Matthew Taylor published a post on his blog on Friday, which was inspired by this paper [pdf] (definitely worth a read) from the Civic Behaviour project that Manchester and Southampton Universities are collaborating on.
Matthew Taylor published a post on his blog on Friday, which was inspired by this paper [pdf] (definitely worth a read) from the Civic Behaviour project that Manchester and Southampton Universities are collaborating on.
The paper compares two behaviour change strategies of use in public policy; Nudge (ie. behavioural economics), and a more deliberative approach "think" and first takes the view that "The two strategies do not seem to be to be compatible – at first at least", but concludes "No government should want to get rid of either tool".
I think the concluding view is right - both techniques are complementary. Nudging can be useful when the harmful behaviour that we're addressing is habitual (say throwing all your waste into the bin that goes to land-fill), but more deliberative approaches are probably necessary to reduce other harmful behaviours (say physical assaults, to give an extreme example).

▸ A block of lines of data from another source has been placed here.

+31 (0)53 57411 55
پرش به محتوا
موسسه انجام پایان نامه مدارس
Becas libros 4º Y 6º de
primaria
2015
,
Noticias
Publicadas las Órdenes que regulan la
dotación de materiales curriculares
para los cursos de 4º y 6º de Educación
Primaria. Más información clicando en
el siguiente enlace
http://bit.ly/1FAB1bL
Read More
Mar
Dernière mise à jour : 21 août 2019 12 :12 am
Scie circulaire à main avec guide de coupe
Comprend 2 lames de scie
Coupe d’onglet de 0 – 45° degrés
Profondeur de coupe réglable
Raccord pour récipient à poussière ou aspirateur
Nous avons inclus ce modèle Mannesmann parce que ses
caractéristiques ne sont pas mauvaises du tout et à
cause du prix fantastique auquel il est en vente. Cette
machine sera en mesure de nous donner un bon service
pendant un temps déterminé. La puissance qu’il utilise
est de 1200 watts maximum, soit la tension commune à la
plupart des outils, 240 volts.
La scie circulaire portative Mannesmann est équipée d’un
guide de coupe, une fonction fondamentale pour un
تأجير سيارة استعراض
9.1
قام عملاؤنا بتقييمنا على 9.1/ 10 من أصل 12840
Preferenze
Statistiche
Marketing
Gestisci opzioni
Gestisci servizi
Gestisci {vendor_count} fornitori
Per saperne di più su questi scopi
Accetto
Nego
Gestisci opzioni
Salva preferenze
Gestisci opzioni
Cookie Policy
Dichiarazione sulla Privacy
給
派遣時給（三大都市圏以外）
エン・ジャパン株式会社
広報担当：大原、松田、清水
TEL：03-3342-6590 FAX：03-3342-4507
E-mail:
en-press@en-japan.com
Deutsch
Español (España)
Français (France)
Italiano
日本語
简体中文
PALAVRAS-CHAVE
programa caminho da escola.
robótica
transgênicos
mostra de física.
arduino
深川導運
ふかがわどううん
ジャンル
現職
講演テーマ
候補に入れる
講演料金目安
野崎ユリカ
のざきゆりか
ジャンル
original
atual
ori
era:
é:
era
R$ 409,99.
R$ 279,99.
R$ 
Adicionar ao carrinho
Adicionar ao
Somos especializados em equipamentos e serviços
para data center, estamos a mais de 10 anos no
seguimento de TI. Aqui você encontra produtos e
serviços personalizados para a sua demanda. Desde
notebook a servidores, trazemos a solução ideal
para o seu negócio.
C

One of the difficulties I have with nudging is that it never seems to address the root of a problem. You may be able to make use of clever psychology to direct someone's behaviour, but that hardly seems to respect people. In other words, nudging may infantilise, which isn't going to develop the sort of citizens of the future that the RSA is keen to see.
My colleague Matt Grist has also written a post on this subject (I'm just jumping on the bandwagon with this one) and makes a good point about what he calls the naivety of the "think" approach. Matt's view is that expecting people to think too much is unrealistic - we don't involve our cognitive processes in some behaviour for good reason - we'd become quickly overloaded. I guess that while this is true, it's not an argument to write off deliberation, it's an argument to pick the issues on which we want to encourage deliberation. I dont think it's terribly important if people don't recycle, but I do think it's important that people don't waste energy.
The difference between the approaches Nudge and "think" also makes me think of this post from Dan Lockton on different approaches to design for behaviour change. Perhaps design that motivates behaviour is closer to Nudge, and design that enables behaviours (e.g. by providing certain information) is closer to "think"?